Texto de origem
####

A melodia do rap – Criolo

No encarte de seu álbum de 1992, que tem por nome um símbolo que logo depois se tornaria seu nome, Prince lista as faixas chamando-as The jams. Segundo a Wikipedia, em música popular, como o jazz, jam significa tocar sem saber o que vem à frente, de improvisação. E com efeito, parte do repertório do álbum tinha formatos diversos do da canção tradicional – o que não era exatamente novidade para Prince, acostumado a cruzar fronteiras musicais e misturar formatos de há muito. A New Power Generation Band, que o acompanhava, incluía dois rappers, e diversas faixas tinham raps entremeados, quando não eram faladas pelo próprio Prince.

Começo contando isso porque foi o que primeiro me veio à cabeça como forma de compreender o comentário de João de Carvalho, do blog A Canção e seus sentidos

Caro Túlio, não sei se acho muito frutífero tratar do lado musical do rap pelo viés de um conceito tão restrito (e limitado históricamente) como a melodia… não percebo uma negação da melodia como vc desenvolveu e sim uma busca por outro domínio da musicalidade – que transcende o ritmo: o flow!. Talvez seja uma frescura conceitual minha, mas acho que faz diferença no balanço final… Creio que quando escutamos James Brown (por ele que o Paulo virou Mano Brown), e percebemos toda a dinâmica que levou ao surgimento do rap, tanto a atuação dos Racionais aparece como mais orgânica como a do Emicida se revela como mais um tijolo. Penso que é fundamental escutar as inovações de flow de figuras como o Sabotage e o Black Alien, por exemplo, ou, ainda mais próximo do Emicida, do Kamau. Fora isso, parabéns por ter encarado este tema! Curti bastante suas reflexões – principalmente o caminho final (conclusão) deste segundo post! Grande abraço!

A crítica do João, que em seu blog explora consistentemente o universo do rap (ao contrário deste, que o adentra pela primeira vez) me fez pensar um bocado. Não exatamente no sentido de me desfazer do que escrevi, e que mantenho, como uma forma de compreender a dinâmica do rap do ponto de vista de uma história da música brasileira mainstream, com a qual ela inevitavelmente se relaciona (e onde novamente pretendo chegar neste texto). Mas sim no sentido de que, ao lado desta visão, é preciso também ter a perspectiva interna sobre o assunto. E, se pretendo tratar do aspecto estritamente musical do rap, ao lado de pensar sua melodia (ou não-melodia, como concluí nos outros artigos) na sua relação com a forma tradicional, preciso pensar também na sua forma intrínseca, dentro da composição. E esta se traduz na palavra que João usou: o flow. Que raio é isso? Pesco duas definições que me parecem satisfatórias:

Flow é a fluidez q a letra se encontra com o ritmo, ou seja, o domínio do ritmo da letra de acordo com as batidas da música.

####

Dados fornecidos
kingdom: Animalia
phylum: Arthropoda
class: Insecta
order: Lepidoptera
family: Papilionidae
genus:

####

Objetivo do exercício
Indique se cada afirmação abaixo concorda com o texto sobre a melodia do rap, respondendo sim ou não e citando entre aspas as palavras do texto que decidem. 1. No encarte do álbum de 1992, Prince chama as faixas de The jams. 2. A New Power Generation Band incluía três rappers. 3. O autor afirma que seu próprio blog explora o universo do rap de forma consistente.

Resposta
1. Sim: "Prince lista as faixas chamando-as The jams".
2. Não: "incluía dois rappers".
3. Não: "ao contrário deste, que o adentra pela primeira vez".